- Task list -
**1)** Return the part of the Electrification problem write-up starting with "Problem Understanding" and going on through "that minimizes $f_k(x)$.".
**2)** What tags does the Electrification problem write-up list for the problem?

- Excerpt provided -
·····
CF 1175C - Electrification

We are asked to select an integer point $x$ on a line such that the $(k+1)$-th smallest distance from $x$ to a given set of points is minimized. Each query gives us $n$ sorted integers $a1, a2, dots, an$ representing points on the $OX$ axis, and an integer $k$.

CF 1175C - Electrification

Rating: 1600
Tags: binary search, brute force, greedy
Solve time: 1m 28s
Verified: yes

Solution

Problem Understanding

We are asked to select an integer point $x$ on a line such that the $(k+1)$-th smallest distance from $x$ to a given set of points is minimized. Each query gives us $n$ sorted integers $a_1, a_2, \dots, a_n$ representing points on the $OX$ axis, and an integer $k$. The function $f_k(x)$ is defined by computing the absolute distances from $x$ to each $a_i$, sorting them, and picking the $(k+1)$-th value. The goal is to choose $x$ that minimizes $f_k(x)$.
·····
- Source material -
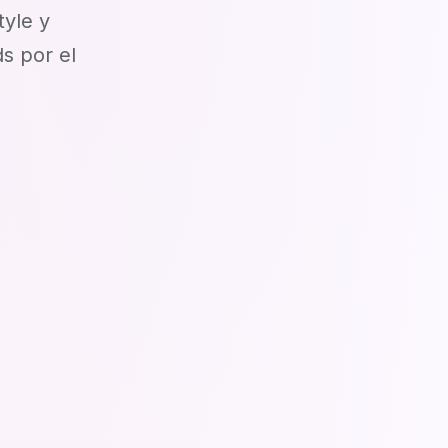
tyle y
s por el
·····
- Solution list -
**1)**
Problem Understanding

We are asked to select an integer point $x$ on a line such that the $(k+1)$-th smallest distance from $x$ to a given set of points is minimized. Each query gives us $n$ sorted integers $a_1, a_2, \dots, a_n$ representing points on the $OX$ axis, and an integer $k$. The function $f_k(x)$ is defined by computing the absolute distances from $x$ to each $a_i$, sorting them, and picking the $(k+1)$-th value. The goal is to choose $x$ that minimizes $f_k(x)$.

**2)** Binary search, brute force, and greedy.